> **Source document**:
# # # #

- Nickname: Reg
- Born: 2 August 1892 Blakeney, Gloucestershire, England
- Died: 1986 (aged 93–94) Yorkshire, England
- Allegiance: United Kingdom
- Branch: British Army Royal Air Force
- Service years: 1916–1919
- Rank: Captain
- Unit: No. 59 Squadron RFC No. 54 Squadron RFC
- Awards: Military Cross Croix de Guerre (France)

= Reginald Charley =

British flying ace

Captain Reginald Morse Charley (2 August 1892 – 1986) was a British World War I flying ace credited with six aerial victories.

==Biography==
Charley was born in Blakeney, Gloucestershire, the son of James Smith and Eva (née Morse) Charley. He attended Bristol University qualifying as an electrical engineer in 1911. He eventually travelled to the United States to accept a job in Pittsburgh, Pennsylvania, arriving in New York City on 1 February 1914.

# # # #

> **What you will do**:
• 1. When did Reginald Charley arrive in New York City, according to his biography?
• 2. Extend the biography of Reginald Charley, picking up after its last sentence.
The material is not used for any of this.

(Records from a data source)
# # # #

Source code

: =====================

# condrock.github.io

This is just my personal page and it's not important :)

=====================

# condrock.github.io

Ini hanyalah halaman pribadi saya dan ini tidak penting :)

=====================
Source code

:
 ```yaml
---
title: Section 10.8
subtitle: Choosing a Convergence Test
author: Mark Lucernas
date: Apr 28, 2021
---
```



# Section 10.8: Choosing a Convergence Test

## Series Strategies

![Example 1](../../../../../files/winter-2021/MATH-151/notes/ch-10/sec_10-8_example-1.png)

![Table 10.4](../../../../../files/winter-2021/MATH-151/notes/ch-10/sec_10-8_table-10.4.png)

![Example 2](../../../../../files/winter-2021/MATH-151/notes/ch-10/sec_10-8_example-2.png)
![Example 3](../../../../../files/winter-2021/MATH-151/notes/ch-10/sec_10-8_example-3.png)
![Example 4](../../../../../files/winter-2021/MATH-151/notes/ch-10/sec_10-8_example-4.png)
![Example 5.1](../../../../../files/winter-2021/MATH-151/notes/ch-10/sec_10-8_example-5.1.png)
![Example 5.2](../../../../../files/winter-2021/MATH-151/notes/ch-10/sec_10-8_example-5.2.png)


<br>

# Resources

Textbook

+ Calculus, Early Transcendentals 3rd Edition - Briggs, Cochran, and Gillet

# # # #

> **Answers to the exercise**:
• 1. He arrived on 1 February 1914.

• 2.
Charley received his flying training in the United States, being awarded Aero Club of America Certificate No. 486 on 2 May 1916 from the Atlantic Coast Aeronautic School at Newport News, Virginia, flying a Curtiss biplane. He then travelled to England, where he was appointed a probationary second lieutenant in the Royal Flying Corps on 14 June 1916, and was posted to No. 59 Squadron. He was appointed a flying officer on 30 September, was confirmed in his rank on 17 October, and in December was transferred to No. 54 Squadron, and sent to France.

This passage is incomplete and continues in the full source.